**PROBLEMS TO SOLVE**
A - Translate this sentence from the article on sedative drugs in dementia care into Spanish: "But GPs said the drugs were only used “as a last resort”."
B - In the article on sedative drugs in dementia care, how much earlier on average were patients prescribed these drugs dying?
C - Continue the article on sedative drugs in dementia care from its last sentence.
SOURCE EXTRACT Block Start
‘Chemical Cosh’ Early Death Risk

Patients with dementia are dying early because they are being prescribed sedative drugs inappropriately in nursing homes, warn researchers. A five-year investigation revealed the antipsychotic drugs were being used as a ‘chemical cosh’ to control patients, contrary to expert advice.

Patients prescribed these drugs were dying on average six months earlier, the Alzheimer’s Research Trust found. But GPs said the drugs were only used “as a last resort”. Guidelines say they can be given if the patient is severely agitated or violent.

But lead researcher Professor Clive Ballard says in the majority of cases the prescriptions are inappropriate and do more harm than good – doubling the risk of early death.

Estimates suggest that as many as 40% of nursing home residents with Alzheimer’s disease – 150,000 people – are prescribed these drugs, known as neuroleptics. Medicines safety experts know that patients with dementia are three times more likely to have a stroke if they take the drugs.
SOURCE EXTRACT Block End
RAW DATA Block Start
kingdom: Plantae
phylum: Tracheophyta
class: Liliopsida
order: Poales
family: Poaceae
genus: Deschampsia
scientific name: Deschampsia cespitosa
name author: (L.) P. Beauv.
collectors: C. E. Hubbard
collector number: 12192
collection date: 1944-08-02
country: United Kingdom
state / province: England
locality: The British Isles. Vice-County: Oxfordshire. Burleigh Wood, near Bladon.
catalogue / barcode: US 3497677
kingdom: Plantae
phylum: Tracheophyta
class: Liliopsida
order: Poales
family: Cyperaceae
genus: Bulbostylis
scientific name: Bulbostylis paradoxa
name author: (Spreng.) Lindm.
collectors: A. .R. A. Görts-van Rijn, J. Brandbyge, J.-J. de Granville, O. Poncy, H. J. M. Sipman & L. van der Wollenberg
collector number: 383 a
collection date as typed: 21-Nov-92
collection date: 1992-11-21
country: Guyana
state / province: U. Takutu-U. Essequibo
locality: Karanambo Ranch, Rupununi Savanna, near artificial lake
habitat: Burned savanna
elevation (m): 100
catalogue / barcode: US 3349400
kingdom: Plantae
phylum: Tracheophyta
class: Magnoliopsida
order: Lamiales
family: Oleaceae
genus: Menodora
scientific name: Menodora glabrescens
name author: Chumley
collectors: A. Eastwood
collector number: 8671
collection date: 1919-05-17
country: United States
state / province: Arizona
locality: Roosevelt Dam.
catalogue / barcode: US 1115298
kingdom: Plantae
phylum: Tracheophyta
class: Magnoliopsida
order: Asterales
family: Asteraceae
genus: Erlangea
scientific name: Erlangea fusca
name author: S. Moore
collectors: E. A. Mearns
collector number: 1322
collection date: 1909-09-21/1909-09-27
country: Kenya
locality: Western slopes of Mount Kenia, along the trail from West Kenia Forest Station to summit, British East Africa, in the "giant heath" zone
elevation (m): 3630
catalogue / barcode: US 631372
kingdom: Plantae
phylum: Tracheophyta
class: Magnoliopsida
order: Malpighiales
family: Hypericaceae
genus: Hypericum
RAW DATA Block End
**TASK RESULTS**
A - Pero los médicos de cabecera dijeron que los fármacos solo se usaban «como último recurso».

B - Six months earlier.

C -
Professor Ballard and his colleagues from King’s College London studied 165 residents with Alzheimer’s disease at more than 100 UK nursing homes who were on a neuroleptic drug – chlorpromazine, haloperidol, resperidone or thioridazine. They stopped the drugs for half of the patients and switched them onto dummy pills instead for 12 months.

The differences in survival between the two groups were striking. At 24 months, 78% of the dummy pill group were alive compared with 55% of those still on the neuroleptics. At 36 months the figures were 62% versus 35%, and at 42 months 60% versus 25%.

Professor Clive Ballard said: “It is very clear that even over a six month period of treatment, there is no benefit of neuroleptics in treating the behaviour in people with Alzheimer’s disease when the symptoms are mild.” Instead, psychological therapies should be used, he told the charity’s conference in Edinburgh.

Rebecca Wood, chief executive of the Alzheimer’s Research Trust, said: “These results are deeply troubling and highlight the urgent need to develop better treatments. Seven hundred thousand people are affected by dementia in the UK, a figure that will double in the next 30 years. The government needs to make Alzheimer’s research funding a priority.”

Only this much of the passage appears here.